One thing to remember when offering an opinion, is not to ever judge a spouse. Judging can look like criticizing a spouse's actions, assuming you would have performed better than them in the given situation, or feeling superior to your spouse based on their choices. All of these judgements will only bring division and distrust to the relationship. Judgement creates an unsafe place for sharing and communicates contempt to the other person. Plus, judging a spouse is never a fair act, as no one can truly judge what it feels like to be another person. 

Apologies: Perhaps the most difficult response as a listener is having to apologize. Most of us who grew up with siblings have given an apology that we didn’t really mean and possibly received one. If you are good at apologies then I commend you, because I can’t always say the same for myself. However, apologizing is an important task of a good listener because it repairs some of the damage when we have caused hurt. 

The encouragement I can offer here, is that if there is anything you can apologize for, do it. Why not be the person in the relationship who chooses to be quick to apologize? One of the reasons apologizing is so hard is because it hurts our pride, especially when we don’t think that we’ve done anything wrong. However, apologizing is not about having done something wrong, it is about expressing a feeling — a feeling of contrition for having caused pain to the person we love (whether unintentional or not). An apology does not always have to mean that someone is in the wrong, but merely that we regret hurting the other. At least we should be able to apologize for that, if nothing else (though usually I can apologize for more).  


Photo by Brittani Burns on Unsplash

The biggest sacrifice

We cannot thrive in a relationship if we don’t feel understood and valued; listening is key in creating those affirmative feelings and building trust. Being a good listener creates a deeper connection between spouses and is crucial to building a healthy, long-lasting relationship. 

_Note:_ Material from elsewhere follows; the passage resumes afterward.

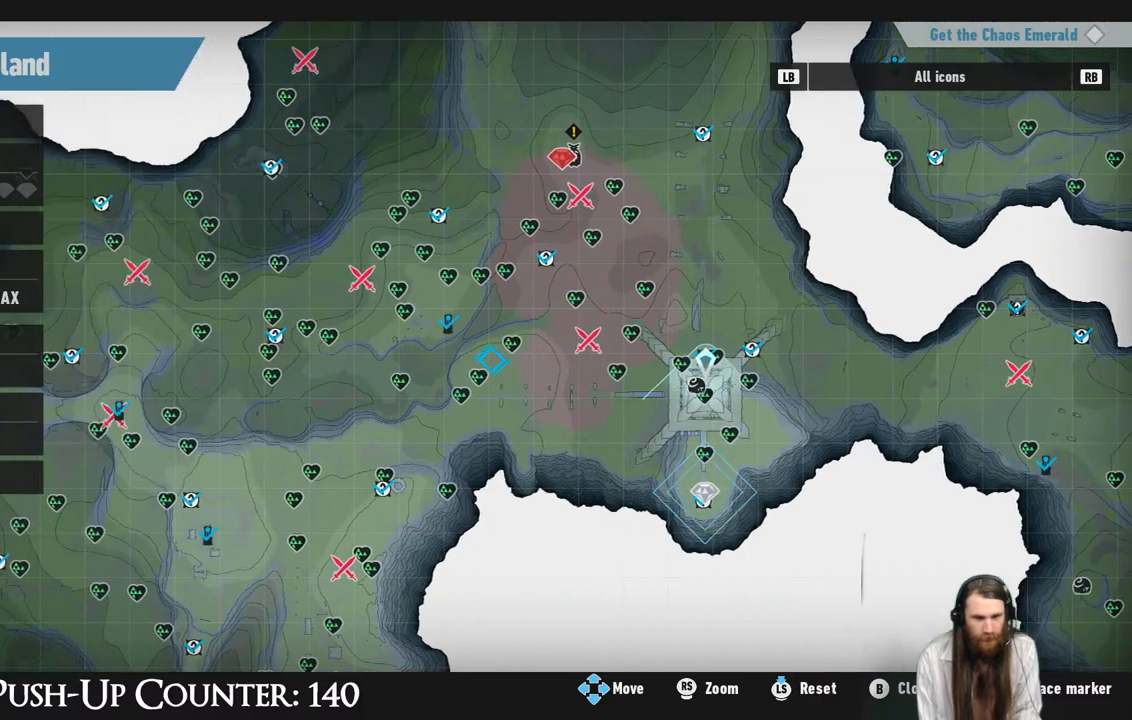
{"buttons": [], "left_stick": "left", "right_stick": "center", "events": []}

After looking at the four steps I have laid out, it is clear that in order to be a good listener we must do something very difficult: we must choose to be selfless. I’m not underestimating the difficulty of this, because it is not easy. However, I’m asking us (myself included) to choose to put aside our own needs for a period of time, in order to meet the needs of the other. In doing that, we are trusting that eventually there will be a time for the other person to meet our needs, but that time is not yet. This is a great display of love for the other person; to be a good listener, sometimes you must sacrifice getting what you need in order to be there for the spouse who is sharing. Truly, this can only help us in our marriages, because the reality is that love does not survive under the mindset of, ME FIRST.